## Exercise instructions
Among the records, find the lines that hold the string "some" and return them.

[Saved data entries]

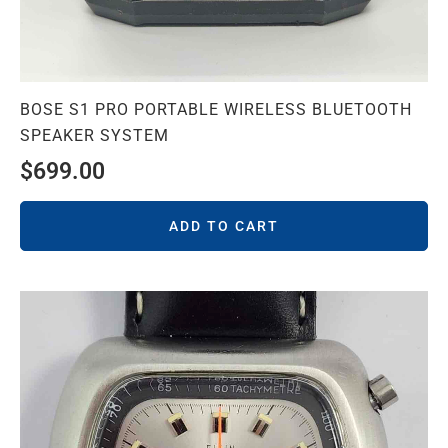
BOSE S1 PRO PORTABLE WIRELESS BLUETOOTH
SPEAKER SYSTEM
$
699.00
ADD TO CART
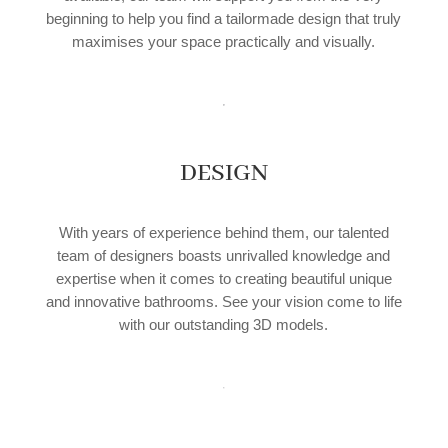
beginning to help you find a tailormade design that truly
maximises your space practically and visually.
DESIGN
With years of experience behind them, our talented
team of designers boasts unrivalled knowledge and
expertise when it comes to creating beautiful unique
and innovative bathrooms. See your vision come to life
with our outstanding 3D models.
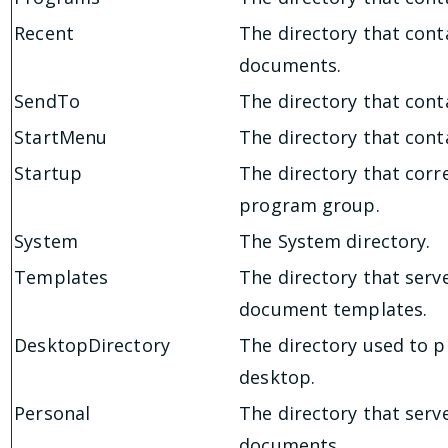
Recent
The directory that cont
documents.
SendTo
The directory that con
StartMenu
The directory that cont
Startup
The directory that corr
program group.
System
The System directory.
Templates
The directory that serv
document templates.
DesktopDirectory
The directory used to ph
desktop.
Personal
The directory that serv
documents.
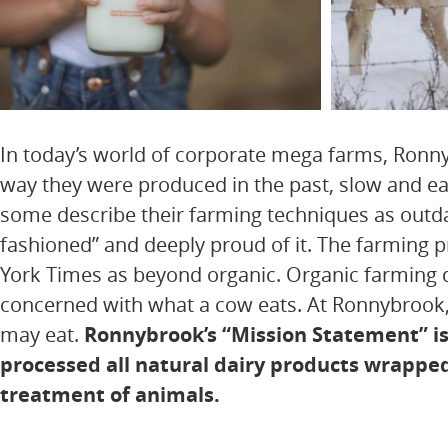
In today’s world of corporate mega farms, Ronny
way they were produced in the past, slow and eas
some describe their farming techniques as outda
fashioned” and deeply proud of it. The farming
York Times as beyond organic. Organic farming d
concerned with what a cow eats. At Ronnybrook, 
may eat.
Ronnybrook’s “Mission Statement” is 
processed all natural dairy products wrapp
treatment of animals.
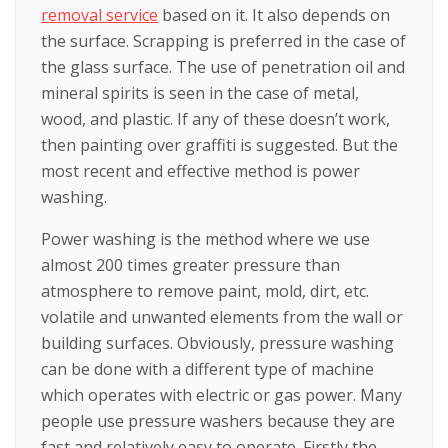
removal service
based on it. It also depends on
the surface. Scrapping is preferred in the case of
the glass surface. The use of penetration oil and
mineral spirits is seen in the case of metal,
wood, and plastic. If any of these doesn’t work,
then painting over graffiti is suggested. But the
most recent and effective method is power
washing.
Power washing is the method where we use
almost 200 times greater pressure than
atmosphere to remove paint, mold, dirt, etc.
volatile and unwanted elements from the wall or
building surfaces. Obviously, pressure washing
can be done with a different type of machine
which operates with electric or gas power. Many
people use pressure washers because they are
fast and relatively easy to operate. Firstly the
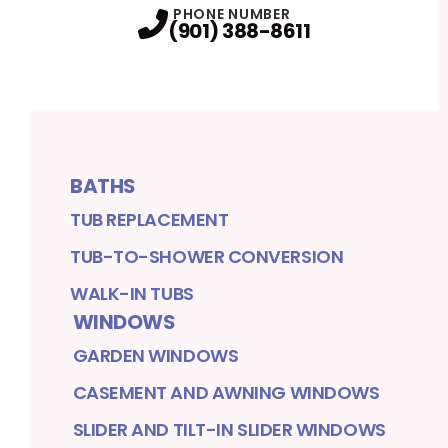
PHONE NUMBER
(901) 388-8611
BATHS
TUB REPLACEMENT
TUB-TO-SHOWER CONVERSION
WALK-IN TUBS
WINDOWS
GARDEN WINDOWS
CASEMENT AND AWNING WINDOWS
SLIDER AND TILT-IN SLIDER WINDOWS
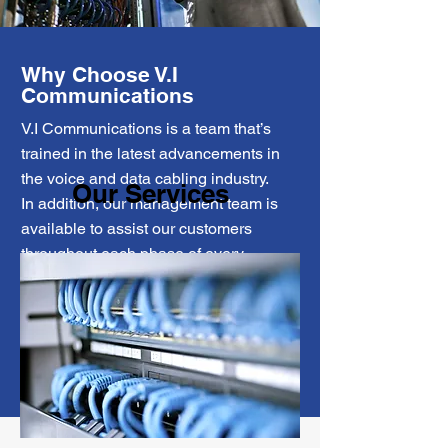
Why Choose V.I
Communications
V.I Communications is a team that’s
trained in the latest advancements in
the voice and data cabling industry.
Our Services
In addition, our management team is
available to assist our customers
throughout each phase of every
project, dedicated to providing the
highest level of service possible.
More about us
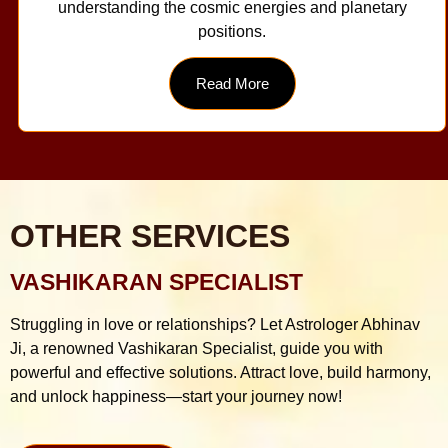
understanding the cosmic energies and planetary
positions.
Read More
OTHER SERVICES
VASHIKARAN SPECIALIST
Struggling in love or relationships? Let Astrologer Abhinav
Ji, a renowned Vashikaran Specialist, guide you with
powerful and effective solutions. Attract love, build harmony,
and unlock happiness—start your journey now!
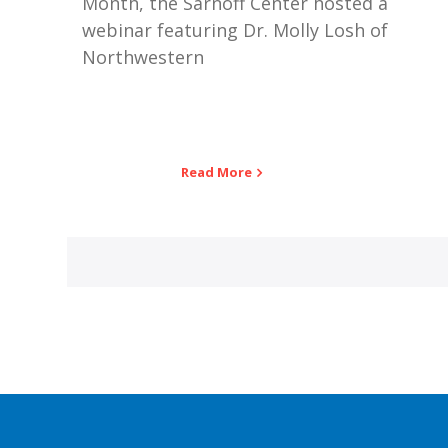
Month, the Sarnoff Center hosted a
webinar featuring Dr. Molly Losh of
Northwestern
Read More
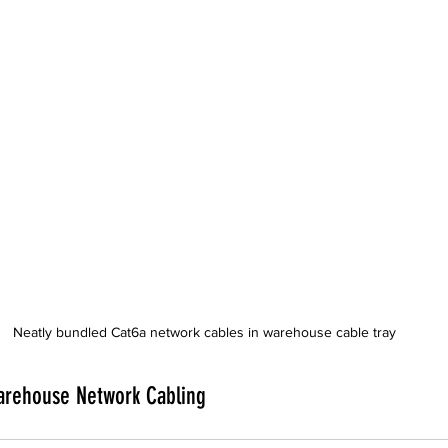
Neatly bundled Cat6a network cables in warehouse cable tray
arehouse Network Cabling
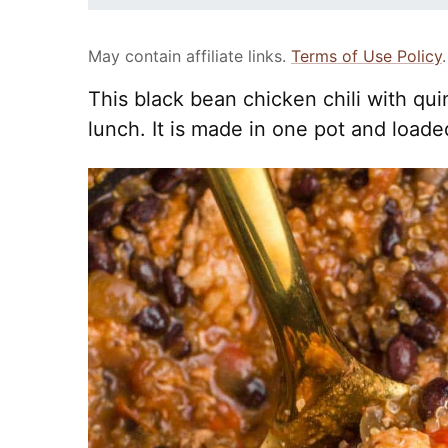
May contain affiliate links.
Terms of Use Policy
.
This black bean chicken chili with qui
lunch. It is made in one pot and loade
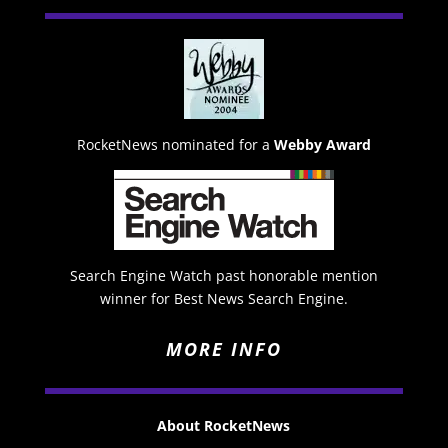
RocketNews nominated for a
Webby Award
Search Engine Watch past honorable mention
winner for Best News Search Engine.
MORE INFO
About RocketNews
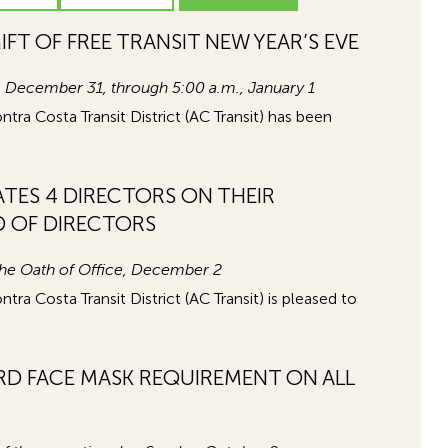
IFT OF FREE TRANSIT NEW YEAR’S EVE
m., December 31, through 5:00 a.m., January 1
a Costa Transit District (AC Transit) has been
TES 4 DIRECTORS ON THEIR
D OF DIRECTORS
the Oath of Office, December 2
a Costa Transit District (AC Transit) is pleased to
RD FACE MASK REQUIREMENT ON ALL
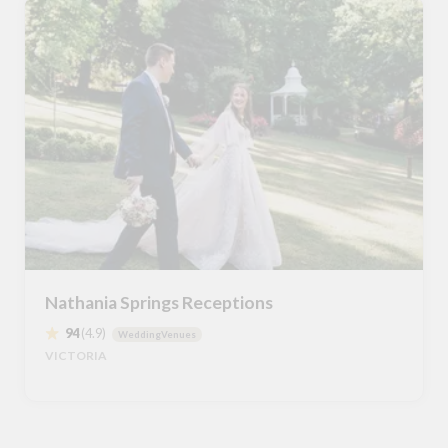
Nathania Springs Receptions
94
(4.9)
WeddingVenues
VICTORIA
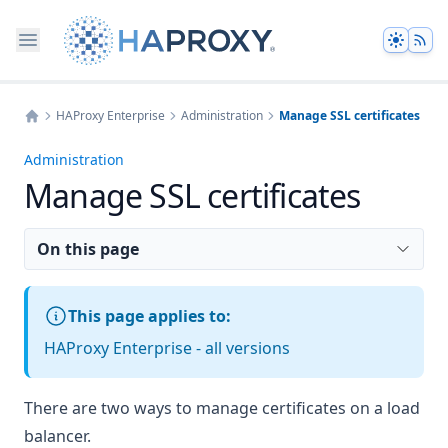
Theme
HAProxy Enterprise
Administration
Manage SSL certificates
Home
Administration
Manage SSL certificates
On this page
This page applies to:
HAProxy Enterprise - all versions
There are two ways to manage certificates on a load
balancer.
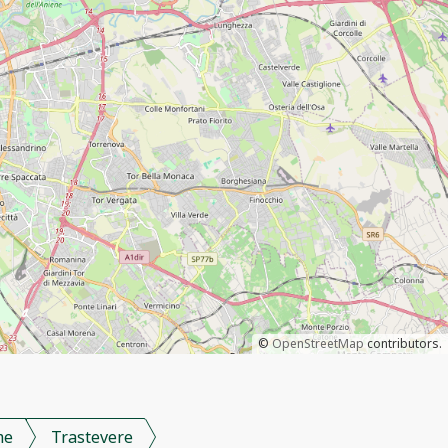
©
OpenStreetMap
contributors.
me
Trastevere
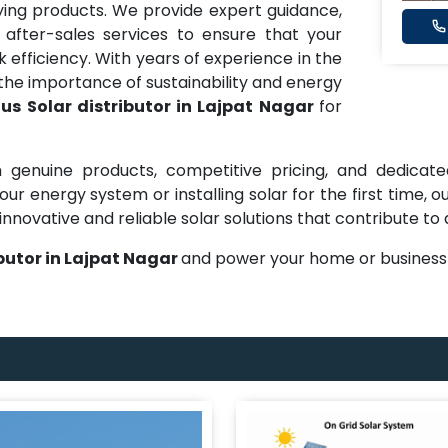
ng products. We provide expert guidance,
 after-sales services to ensure that your
efficiency. With years of experience in the
he importance of sustainability and energy
us Solar distributor in Lajpat Nagar
for
 genuine products, competitive pricing, and dedicate
ur energy system or installing solar for the first time,
innovative and reliable solar solutions that contribute to
butor in Lajpat Nagar
and power your home or business 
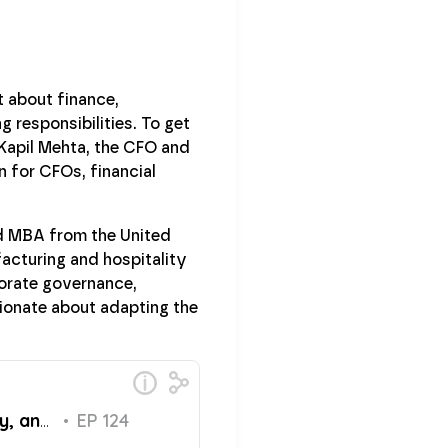
t about finance,
 responsibilities. To get
 Kapil Mehta, the CFO and
n for CFOs, financial
nd MBA from the United
facturing and hospitality
porate governance,
ionate about adapting the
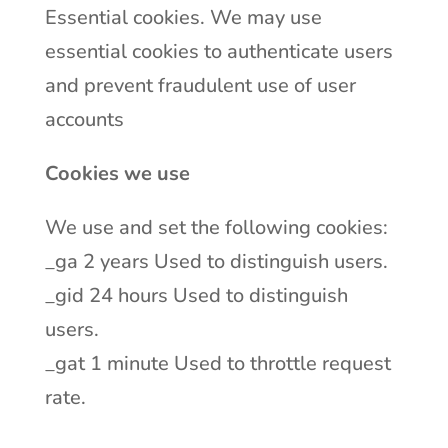
Essential cookies. We may use
essential cookies to authenticate users
and prevent fraudulent use of user
accounts
Cookies we use
We use and set the following cookies:
_ga 2 years Used to distinguish users.
_gid 24 hours Used to distinguish
users.
_gat 1 minute Used to throttle request
rate.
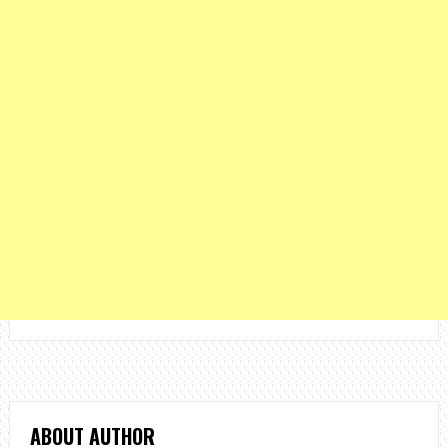
ABOUT AUTHOR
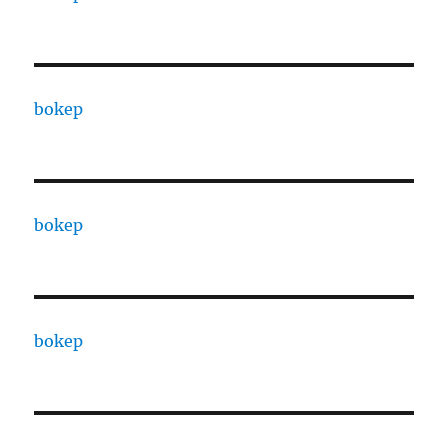
bokep
bokep
bokep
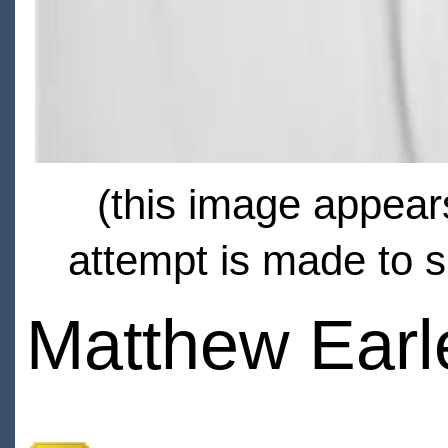
(this image appears
attempt is made to s
Matthew Earl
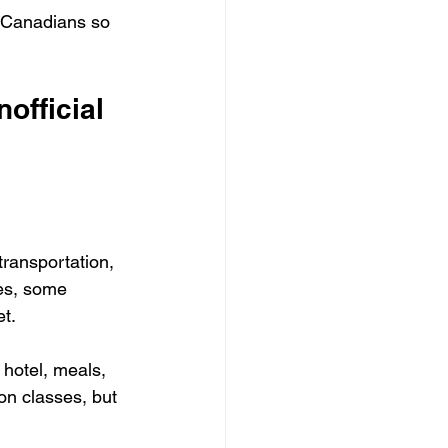
r Canadians so 
official 
transportation, 
tes, some 
t.
 hotel, meals, 
 on classes, but 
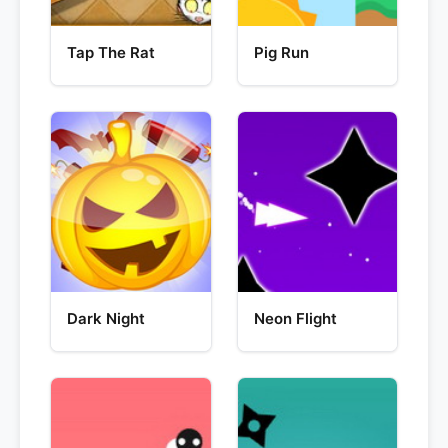
Tap The Rat
Pig Run
Dark Night
Neon Flight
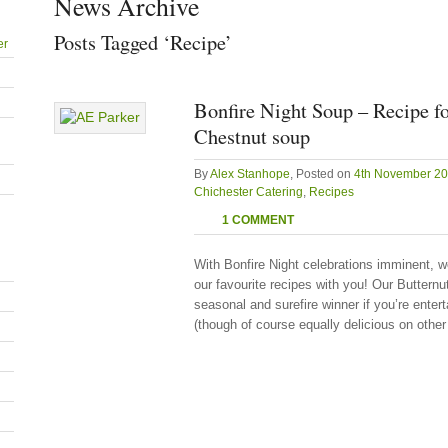
News Archive
Posts Tagged ‘Recipe’
er
Bonfire Night Soup – Recipe f
Chestnut soup
By
Alex Stanhope
, Posted on
4th November 2
Chichester Catering
,
Recipes
1 COMMENT
With Bonfire Night celebrations imminent, w
our favourite recipes with you! Our Butter
seasonal and surefire winner if you’re enter
(though of course equally delicious on other 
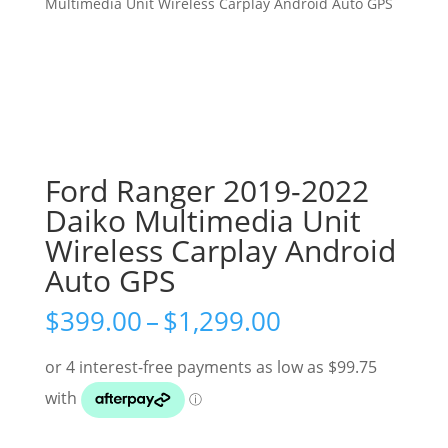
Multimedia Unit Wireless Carplay Android Auto GPS
Ford Ranger 2019-2022
Daiko Multimedia Unit
Wireless Carplay Android
Auto GPS
Price
$
399.00
–
$
1,299.00
range:
$399.00
through
$1,299.00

## Written response
some describe their farming techniques as outda
tes, some 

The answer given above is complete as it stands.